Former Republican National Committee Web whiz Patrick Ruffini thinks President Barack Obama's new WhiteHouse.gov is pretty but he was expecting something "a bit more majestic." The political consultant wrote on his EngageDC blog that: "Obama's design efforts have gotten progressively more workmanlike since the campaign site was refreshed with ethereal, cloud-like design in early 2008. I was expecting a return to something more like that now that Obama actually is the president, rather than pretending to be the president with fake seals and federal imagery."
Other thoughts from Ruffini:
▪ The large, rotating headline feature area to drive key messages was long overdue on a White House site, and the implementation is superb.

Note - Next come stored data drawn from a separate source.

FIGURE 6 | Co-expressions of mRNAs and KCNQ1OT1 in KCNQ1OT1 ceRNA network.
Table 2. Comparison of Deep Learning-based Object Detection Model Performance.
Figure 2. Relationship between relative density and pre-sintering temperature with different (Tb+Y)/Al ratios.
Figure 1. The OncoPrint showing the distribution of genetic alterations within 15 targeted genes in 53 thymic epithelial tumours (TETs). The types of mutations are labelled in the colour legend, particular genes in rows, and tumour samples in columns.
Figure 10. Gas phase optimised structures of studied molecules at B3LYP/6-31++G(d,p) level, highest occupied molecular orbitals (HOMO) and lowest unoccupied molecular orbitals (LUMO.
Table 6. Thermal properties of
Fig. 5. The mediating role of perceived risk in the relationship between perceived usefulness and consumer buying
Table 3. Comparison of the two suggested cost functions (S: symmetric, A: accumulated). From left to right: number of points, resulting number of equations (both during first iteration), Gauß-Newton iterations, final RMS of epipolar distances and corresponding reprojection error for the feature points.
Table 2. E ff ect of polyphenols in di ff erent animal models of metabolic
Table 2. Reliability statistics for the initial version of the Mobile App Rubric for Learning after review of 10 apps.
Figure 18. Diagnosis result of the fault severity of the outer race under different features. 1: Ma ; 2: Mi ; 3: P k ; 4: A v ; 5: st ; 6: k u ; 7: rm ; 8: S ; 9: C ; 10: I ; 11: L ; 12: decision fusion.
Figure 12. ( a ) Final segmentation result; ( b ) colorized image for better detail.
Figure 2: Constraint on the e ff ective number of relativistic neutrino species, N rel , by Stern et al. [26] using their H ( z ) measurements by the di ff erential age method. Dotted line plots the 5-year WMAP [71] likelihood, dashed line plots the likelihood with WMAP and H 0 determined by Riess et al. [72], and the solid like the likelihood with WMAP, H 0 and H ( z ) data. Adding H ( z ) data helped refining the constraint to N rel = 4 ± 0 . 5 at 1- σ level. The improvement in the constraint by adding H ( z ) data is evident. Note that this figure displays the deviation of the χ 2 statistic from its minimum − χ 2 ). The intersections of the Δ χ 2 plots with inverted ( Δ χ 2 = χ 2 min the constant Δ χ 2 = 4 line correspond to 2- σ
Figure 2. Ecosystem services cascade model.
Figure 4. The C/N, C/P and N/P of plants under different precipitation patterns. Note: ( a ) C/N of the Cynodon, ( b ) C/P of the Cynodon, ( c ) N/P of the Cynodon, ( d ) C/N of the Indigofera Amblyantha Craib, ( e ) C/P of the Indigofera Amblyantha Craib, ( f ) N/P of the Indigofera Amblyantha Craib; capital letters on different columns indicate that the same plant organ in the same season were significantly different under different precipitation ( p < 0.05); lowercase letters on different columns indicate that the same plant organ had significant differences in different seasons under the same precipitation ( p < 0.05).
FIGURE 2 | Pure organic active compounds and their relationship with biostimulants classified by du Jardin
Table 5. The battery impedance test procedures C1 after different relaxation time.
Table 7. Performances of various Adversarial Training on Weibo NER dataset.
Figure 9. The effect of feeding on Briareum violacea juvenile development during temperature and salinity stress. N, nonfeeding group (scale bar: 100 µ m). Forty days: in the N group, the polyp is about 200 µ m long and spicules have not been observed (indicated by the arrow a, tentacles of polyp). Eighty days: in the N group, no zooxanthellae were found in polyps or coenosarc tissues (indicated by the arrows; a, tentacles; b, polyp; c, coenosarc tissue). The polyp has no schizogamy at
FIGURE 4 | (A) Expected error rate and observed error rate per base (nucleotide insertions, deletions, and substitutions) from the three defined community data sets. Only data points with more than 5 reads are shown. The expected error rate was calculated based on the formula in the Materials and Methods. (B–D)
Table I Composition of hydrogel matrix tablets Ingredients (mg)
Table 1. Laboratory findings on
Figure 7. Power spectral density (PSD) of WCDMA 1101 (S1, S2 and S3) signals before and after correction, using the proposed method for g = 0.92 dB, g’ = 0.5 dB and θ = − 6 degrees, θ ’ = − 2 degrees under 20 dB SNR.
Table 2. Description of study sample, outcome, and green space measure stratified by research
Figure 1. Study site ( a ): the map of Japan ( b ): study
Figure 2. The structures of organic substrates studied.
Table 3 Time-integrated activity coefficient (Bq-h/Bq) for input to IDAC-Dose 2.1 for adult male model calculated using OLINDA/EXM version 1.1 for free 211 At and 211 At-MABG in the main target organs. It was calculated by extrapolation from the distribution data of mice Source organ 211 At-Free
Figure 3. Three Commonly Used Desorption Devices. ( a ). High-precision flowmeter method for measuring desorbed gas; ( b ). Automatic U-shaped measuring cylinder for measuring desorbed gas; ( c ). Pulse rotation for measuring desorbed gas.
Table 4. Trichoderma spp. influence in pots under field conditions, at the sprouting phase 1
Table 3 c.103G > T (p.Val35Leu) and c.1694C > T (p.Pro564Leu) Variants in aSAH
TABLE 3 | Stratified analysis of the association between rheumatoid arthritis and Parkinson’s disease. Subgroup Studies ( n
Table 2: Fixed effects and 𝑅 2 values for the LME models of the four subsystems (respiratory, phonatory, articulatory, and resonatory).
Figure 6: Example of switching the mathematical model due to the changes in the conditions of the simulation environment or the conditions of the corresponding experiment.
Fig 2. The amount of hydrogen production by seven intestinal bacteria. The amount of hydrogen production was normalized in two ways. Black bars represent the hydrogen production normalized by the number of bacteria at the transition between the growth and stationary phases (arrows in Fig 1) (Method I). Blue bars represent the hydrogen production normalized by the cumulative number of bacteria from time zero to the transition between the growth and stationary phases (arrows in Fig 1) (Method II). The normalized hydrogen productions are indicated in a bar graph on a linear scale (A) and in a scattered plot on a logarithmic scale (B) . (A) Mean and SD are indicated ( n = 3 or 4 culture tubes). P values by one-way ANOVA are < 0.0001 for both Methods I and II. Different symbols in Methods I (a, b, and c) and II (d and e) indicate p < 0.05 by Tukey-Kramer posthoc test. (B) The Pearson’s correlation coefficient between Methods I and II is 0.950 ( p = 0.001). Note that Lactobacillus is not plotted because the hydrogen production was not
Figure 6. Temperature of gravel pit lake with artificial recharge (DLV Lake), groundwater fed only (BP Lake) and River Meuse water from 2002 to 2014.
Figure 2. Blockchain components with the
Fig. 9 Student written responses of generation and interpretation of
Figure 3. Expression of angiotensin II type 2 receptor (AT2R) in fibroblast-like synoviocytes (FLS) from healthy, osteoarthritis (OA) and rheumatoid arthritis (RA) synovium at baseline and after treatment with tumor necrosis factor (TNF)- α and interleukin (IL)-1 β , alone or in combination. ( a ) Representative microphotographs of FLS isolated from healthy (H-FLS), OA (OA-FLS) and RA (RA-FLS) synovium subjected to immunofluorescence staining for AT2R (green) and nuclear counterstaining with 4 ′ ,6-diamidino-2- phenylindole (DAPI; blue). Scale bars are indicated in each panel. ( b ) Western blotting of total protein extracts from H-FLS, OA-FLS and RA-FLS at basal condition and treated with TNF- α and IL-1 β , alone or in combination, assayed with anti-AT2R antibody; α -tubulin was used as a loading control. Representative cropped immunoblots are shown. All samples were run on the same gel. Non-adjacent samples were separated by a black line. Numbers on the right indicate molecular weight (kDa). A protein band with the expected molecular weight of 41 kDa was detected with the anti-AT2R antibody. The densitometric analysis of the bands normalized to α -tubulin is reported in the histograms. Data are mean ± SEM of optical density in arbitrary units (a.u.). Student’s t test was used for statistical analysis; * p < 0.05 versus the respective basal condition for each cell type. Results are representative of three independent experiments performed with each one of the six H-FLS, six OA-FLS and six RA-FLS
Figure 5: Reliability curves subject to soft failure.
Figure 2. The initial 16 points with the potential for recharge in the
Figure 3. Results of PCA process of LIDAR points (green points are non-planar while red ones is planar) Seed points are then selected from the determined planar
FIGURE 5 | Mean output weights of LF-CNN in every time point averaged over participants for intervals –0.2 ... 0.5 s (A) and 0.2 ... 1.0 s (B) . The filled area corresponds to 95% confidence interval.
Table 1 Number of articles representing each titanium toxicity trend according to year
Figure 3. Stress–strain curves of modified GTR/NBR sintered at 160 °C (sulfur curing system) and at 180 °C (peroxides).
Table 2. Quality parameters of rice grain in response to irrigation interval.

▪ A departure from previous Obama sites, WhiteHouse.gov is built in Microsoft's proprietary .NET framework, something that is sure to cause no small degree of consternation among the President's devotees in the open source community.
▪ I am surprised that the Obama team is not doing more to collect e-mail addresses, sticking with the traditional upper right hand placement of the e-mail signup box but little else.
▪ The design seems to be influenced by Andy Rutledge's 2006 critique and suggested alternative, which consisted mostly of making the homepage a glorified sitemap. The current homepage isn't quite that bad, though the extended footer is evocative of it.
David Almacy, who left his post as White House Internet director for former President Bush to join the public relations firm Waggener Edstrom, declined to opine: "Think I am going to wait and see where they go with it. It's only day two," he said in an e-mail.